Huang Chunsai & Medical Burdens

What good can we glean from medical burdens? Is there any kind of value buried inside suffering? If so, what is this value and do we need to actually suffer to gain it?

Many people — myself included — are harassed by an array of relatively small medical irritants. The general public in western societies, however, enjoys such a high level of base comfort that an interesting dynamic occurs whenever medical problems arise. We become myopic: we see small medical problems as big ones, and we over-react.

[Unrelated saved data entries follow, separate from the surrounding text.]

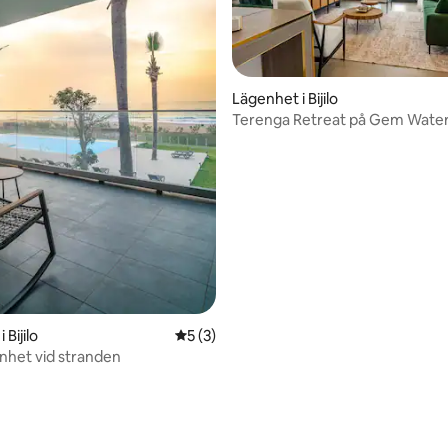
Lägenhet i Bijilo
Terenga Retreat på Gem Water
tligt betyg, 21 omdömen
 Bijilo
5 av 5 i genomsnittligt betyg, 3 omdöm
5 (3)
enhet vid stranden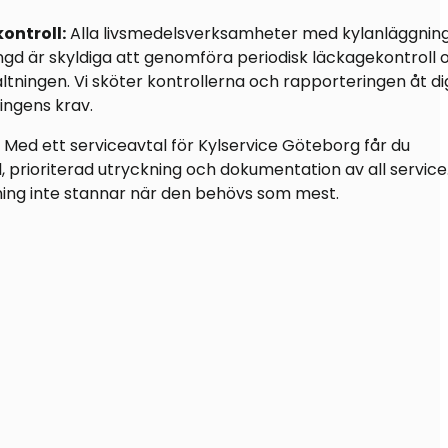
ntroll:
Alla livsmedelsverksamheter med kylanläggnin
ngd är skyldiga att genomföra periodisk läckagekontroll 
valtningen. Vi sköter kontrollerna och rapporteringen åt di
ingens krav.
Med ett serviceavtal för Kylservice Göteborg får du
 prioriterad utryckning och dokumentation av all service.
ggning inte stannar när den behövs som mest.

On the flipside of over-reacting to medical issues, there’s the danger of under-reacting. What are the dangers of this? Sometimes a small medical problem grows and spirals out of control, accumulating into something much worse. Need an example? Meet Huang Chunsai, a Chinese man who survived a record tumour surgery. The tumors afflicting him since he was a boy presumably must have started out relatively small and grown slowly, slowly enough to not impel medical action. Or, more likely, his family was too poor to afford it. But as the years went by, the tumor grew and grew to the point where he had problems walking and was too embarrassed to leave his house.

Is there a moral to this story? I think there are several, but here’s one: Medical burdens must be watched very carefully and respected for what they are — Chances for a medicinal problem to fly out of control and become literally and metaphysically a huge burden, as it was for Huang Chunsai.

Small medical burdens, such as those Ms Chunsai’s started out as being, can accumulate over time and must be periodically eliminated, just as river bed silt must be dredged from the delta of a busy river.

But, is there beauty in Mr Chunsai and his plight? If so, where is it and how can we appreciate this?